On se surprend à porter d’autres entraves. Etats d’âme consommables. On est parlé comme qui dirait.
Pendant ce temps-là, Notre-Dame est en flammes, les Gilets jaunes sur la place. Le tohu-bohu des hélicoptères plane au dessus des têtes. Les charpentes s’écroulent en direct. Télé-réalité, énième sérial-season à tout-va. Intrusion de l’événement historique. Aucun rapport ? On cherche le hyatus ou le raccord dans tout ça. Tout cela n’est pas si grave. D’ailleurs rien n’est grave. On nous raconte des histoires.
Par défaut, quand on leur demande s’ils parlent anglais, ils rétorquent, paupières lourdes de cernes, corps usés, une lueur ironique ou est-ce amusée dans le regard « Et vous, parler russe ? ».
La géopolitique est au rendez-vous. Les blocks – en sourdine – continuent de s’affronter. On cherche. On ne poursuit pas expressément la vérité mais un récit possible au milieu des décombres, de la casse, des appels aux dons par carte bancaire au Monoprix, des bips des sms promotionnels sur téléphone portable geolocalisé. On ne raccommode pas, on remplace, on solde. Eux aussi, à 45 ans, ils seront bons à jeter aux chiens.
L’antique louve romaine a été déboulonnée de la capitale du pays par la puissance longtemps occupante.
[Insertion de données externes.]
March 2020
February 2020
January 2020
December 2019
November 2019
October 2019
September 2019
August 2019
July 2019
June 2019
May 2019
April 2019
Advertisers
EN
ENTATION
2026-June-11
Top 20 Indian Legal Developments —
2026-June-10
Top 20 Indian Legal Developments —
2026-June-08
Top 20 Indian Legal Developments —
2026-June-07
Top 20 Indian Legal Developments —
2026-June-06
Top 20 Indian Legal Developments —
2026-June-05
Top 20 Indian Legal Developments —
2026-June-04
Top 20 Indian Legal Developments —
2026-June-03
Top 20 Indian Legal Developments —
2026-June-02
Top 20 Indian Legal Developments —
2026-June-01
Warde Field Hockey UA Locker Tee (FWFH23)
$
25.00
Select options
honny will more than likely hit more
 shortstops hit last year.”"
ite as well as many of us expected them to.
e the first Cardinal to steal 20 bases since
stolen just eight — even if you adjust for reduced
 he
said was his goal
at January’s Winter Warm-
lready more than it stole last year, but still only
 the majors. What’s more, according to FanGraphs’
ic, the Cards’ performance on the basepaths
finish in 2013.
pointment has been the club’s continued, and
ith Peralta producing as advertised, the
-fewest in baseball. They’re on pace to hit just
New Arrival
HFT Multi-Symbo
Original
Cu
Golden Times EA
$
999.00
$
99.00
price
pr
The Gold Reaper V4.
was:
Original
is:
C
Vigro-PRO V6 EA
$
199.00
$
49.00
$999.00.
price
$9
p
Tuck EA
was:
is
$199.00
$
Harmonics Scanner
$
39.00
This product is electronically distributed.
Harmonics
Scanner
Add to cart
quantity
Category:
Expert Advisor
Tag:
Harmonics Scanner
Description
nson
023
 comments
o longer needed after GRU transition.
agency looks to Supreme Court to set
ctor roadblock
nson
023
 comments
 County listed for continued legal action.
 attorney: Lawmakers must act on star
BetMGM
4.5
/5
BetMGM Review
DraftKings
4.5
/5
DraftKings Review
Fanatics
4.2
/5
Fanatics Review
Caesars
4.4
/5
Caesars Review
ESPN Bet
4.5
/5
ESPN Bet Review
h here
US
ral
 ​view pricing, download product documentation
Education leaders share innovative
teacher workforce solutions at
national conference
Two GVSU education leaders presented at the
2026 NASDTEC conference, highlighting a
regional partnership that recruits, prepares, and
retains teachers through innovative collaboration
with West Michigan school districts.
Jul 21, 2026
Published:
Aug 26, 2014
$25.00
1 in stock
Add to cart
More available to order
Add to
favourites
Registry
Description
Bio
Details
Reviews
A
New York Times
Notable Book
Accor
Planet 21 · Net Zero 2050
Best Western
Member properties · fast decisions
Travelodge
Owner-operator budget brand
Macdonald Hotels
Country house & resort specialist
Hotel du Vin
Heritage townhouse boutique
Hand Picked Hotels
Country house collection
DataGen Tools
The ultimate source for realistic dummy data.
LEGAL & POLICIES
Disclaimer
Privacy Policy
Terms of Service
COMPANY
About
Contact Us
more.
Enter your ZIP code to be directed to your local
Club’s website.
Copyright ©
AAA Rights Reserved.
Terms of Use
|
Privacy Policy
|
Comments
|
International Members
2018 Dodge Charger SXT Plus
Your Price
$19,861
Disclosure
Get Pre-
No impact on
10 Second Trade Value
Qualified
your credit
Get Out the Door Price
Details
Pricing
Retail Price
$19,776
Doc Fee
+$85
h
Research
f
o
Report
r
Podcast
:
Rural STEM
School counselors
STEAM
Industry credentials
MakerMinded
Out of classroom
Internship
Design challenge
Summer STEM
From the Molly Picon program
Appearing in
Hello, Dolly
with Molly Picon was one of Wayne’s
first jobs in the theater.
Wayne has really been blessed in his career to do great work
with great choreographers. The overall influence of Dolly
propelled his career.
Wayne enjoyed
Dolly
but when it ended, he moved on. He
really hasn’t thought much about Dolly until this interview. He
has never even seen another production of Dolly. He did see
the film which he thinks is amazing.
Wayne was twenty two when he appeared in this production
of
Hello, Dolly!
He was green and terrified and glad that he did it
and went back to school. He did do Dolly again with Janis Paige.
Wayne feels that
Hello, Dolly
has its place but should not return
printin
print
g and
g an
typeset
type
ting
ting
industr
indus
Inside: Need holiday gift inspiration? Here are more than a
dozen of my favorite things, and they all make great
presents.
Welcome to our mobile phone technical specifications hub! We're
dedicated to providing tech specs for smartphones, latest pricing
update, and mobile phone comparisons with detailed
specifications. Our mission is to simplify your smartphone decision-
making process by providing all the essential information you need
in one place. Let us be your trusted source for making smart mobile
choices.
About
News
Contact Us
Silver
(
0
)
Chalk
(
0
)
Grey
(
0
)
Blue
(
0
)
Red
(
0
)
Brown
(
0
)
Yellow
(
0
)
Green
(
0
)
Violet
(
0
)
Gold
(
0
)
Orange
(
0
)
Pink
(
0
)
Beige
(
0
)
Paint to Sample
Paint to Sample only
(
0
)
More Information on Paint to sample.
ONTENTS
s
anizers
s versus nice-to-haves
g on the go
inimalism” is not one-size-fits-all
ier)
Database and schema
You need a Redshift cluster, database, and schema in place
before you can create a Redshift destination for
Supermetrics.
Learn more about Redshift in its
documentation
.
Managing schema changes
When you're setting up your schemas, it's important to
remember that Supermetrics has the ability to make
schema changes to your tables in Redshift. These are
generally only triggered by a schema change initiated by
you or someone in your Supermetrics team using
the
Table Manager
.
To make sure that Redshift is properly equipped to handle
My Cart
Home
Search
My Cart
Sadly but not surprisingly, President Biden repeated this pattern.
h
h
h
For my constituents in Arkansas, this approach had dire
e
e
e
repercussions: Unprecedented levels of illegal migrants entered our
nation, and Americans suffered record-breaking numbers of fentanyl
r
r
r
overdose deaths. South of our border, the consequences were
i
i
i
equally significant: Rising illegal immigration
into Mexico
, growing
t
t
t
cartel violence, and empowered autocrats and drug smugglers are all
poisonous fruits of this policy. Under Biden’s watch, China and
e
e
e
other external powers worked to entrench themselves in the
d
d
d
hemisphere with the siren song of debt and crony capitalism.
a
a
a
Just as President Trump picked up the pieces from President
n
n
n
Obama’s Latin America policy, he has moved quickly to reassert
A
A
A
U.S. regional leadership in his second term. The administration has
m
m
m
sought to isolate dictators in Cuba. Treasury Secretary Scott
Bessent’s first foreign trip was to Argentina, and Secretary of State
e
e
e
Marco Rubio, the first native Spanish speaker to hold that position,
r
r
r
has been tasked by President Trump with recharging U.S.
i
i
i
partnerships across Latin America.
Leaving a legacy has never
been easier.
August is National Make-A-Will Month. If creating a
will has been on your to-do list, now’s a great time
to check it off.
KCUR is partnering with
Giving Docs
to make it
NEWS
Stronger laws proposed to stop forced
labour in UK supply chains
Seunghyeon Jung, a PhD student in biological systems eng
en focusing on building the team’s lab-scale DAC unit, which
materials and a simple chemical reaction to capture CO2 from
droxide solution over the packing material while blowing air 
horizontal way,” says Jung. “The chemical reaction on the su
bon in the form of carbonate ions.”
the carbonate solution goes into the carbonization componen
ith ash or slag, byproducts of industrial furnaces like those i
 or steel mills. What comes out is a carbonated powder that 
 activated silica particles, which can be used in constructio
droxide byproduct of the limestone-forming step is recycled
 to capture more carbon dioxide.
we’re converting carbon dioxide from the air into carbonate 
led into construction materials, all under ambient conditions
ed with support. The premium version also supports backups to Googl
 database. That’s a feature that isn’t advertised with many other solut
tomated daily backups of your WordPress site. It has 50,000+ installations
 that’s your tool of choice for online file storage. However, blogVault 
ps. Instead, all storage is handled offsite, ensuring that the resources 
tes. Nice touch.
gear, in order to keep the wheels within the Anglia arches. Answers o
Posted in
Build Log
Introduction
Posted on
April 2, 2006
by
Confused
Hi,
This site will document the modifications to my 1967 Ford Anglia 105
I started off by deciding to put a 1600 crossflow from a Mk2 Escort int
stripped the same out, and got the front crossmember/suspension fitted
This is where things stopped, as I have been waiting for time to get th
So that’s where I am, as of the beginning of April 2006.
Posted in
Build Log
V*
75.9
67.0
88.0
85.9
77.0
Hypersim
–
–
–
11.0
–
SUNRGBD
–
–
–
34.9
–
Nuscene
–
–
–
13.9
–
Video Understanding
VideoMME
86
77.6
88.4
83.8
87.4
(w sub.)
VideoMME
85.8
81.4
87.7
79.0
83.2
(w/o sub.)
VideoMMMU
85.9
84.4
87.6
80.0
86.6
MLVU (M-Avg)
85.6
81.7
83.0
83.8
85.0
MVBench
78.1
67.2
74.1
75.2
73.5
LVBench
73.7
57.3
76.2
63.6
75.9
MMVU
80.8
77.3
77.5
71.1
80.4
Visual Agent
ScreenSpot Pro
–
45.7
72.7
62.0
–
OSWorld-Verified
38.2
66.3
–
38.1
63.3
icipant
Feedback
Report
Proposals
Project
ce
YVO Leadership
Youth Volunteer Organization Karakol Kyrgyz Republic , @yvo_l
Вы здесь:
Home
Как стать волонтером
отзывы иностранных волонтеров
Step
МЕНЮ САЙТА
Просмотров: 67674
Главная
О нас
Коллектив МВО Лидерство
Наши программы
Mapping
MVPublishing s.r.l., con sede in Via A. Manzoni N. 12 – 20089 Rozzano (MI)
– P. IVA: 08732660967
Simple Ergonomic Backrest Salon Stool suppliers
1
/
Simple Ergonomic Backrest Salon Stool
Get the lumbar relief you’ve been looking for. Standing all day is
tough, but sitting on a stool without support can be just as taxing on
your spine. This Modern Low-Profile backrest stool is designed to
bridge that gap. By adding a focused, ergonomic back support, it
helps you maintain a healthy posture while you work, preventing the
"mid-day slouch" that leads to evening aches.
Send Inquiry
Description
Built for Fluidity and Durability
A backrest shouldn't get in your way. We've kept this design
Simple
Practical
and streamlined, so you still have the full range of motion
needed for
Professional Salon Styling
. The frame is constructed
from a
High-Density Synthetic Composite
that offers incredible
La misère y règne. C’est un pays de mauvais conte de fées cerné par les prétentions territoriales limitrophes. Grande lessiveuse du croque-mitaine de l’est, ouvroir à putains pour l’Ouest. Pays hémorragique qui se vide. Un pays peau de chagrin.
Le petit bonhomme se pavane tout en promenant son petit bidon tout rond comme un ballon. D’ailleurs c’est le ballon qui l’intéresse. Plutôt ovale, s’il vous plaît. Quelque distinction bourdieusienne entre football et rugby, voilà qui permet de se hausser du col, d’échapper à la vulgate contemporaine. D’ailleurs, pourquoi aller voter aux élections européennes quand en ce jour sacramentel, sur les bords de la Loire, le rejeton dispute un match dont son équipe – et par conséquent ce même rejeton surtout - sortiront vainqueurs, évidemment. Pas l’ombre d’un nuage dans la douceur angevine.
Que le monde aille comme il va, à la va-comme-je-te pousse. Le petit bonhomme, ça l’arrange. Et même, il préfère. Pour sa part, il pratique les filières, recrute sur les trottoirs, entérine avec compassion l’asservissement des pauvres bougres. « Des bons gars, des gars honnêtes …et toujours le cœur à l’ouvrage, et consciencieux, et compétents, et disponibles 7 jours sur 7, s’il le faut », bref d’une dévotion sans faille ». Ca doit l’épater, c’est certain. Se rend-il compte de l’ironie ? Lui qui avant de s’improviser Patron de sa petite entreprise de bâtiment vendait du vin français - frelaté ? vinasse ?, il ne précise pas, on extrapole - en Californie. Bla bla bla. Ca doit l’épater mais ca vise surtout à impressionner la galerie. Un vrai cosmopolite, mutatis mutandis. Un certain art de la grandiloquence…. « Mes hommages, … » « Absolument désolé.. » « Transmettez mes confuses amitiés » Là, ça déraille.
Les bougres ne connaissent que son prénom assorti de « Monsieur ». Préséance précautionneuse. Le petit bonhomme adopte les codes des polars de série B. Un petit côté maffieux n’est peut-être pas pour lui déplaire. A son tour de s’inventer un personnage clandestin mais surtout on radine et on entourloupe derrière les civilités, on exploite en tressant les louanges, on philosophe même car « Après tout, personne n’est parfait ». La magnanimité, quand même, c’est quelque chose !
Et si le scénario, ce n’était pas ça ? S’il y avait une autre distribution des rôles ? Le rideau tombe. On recommence.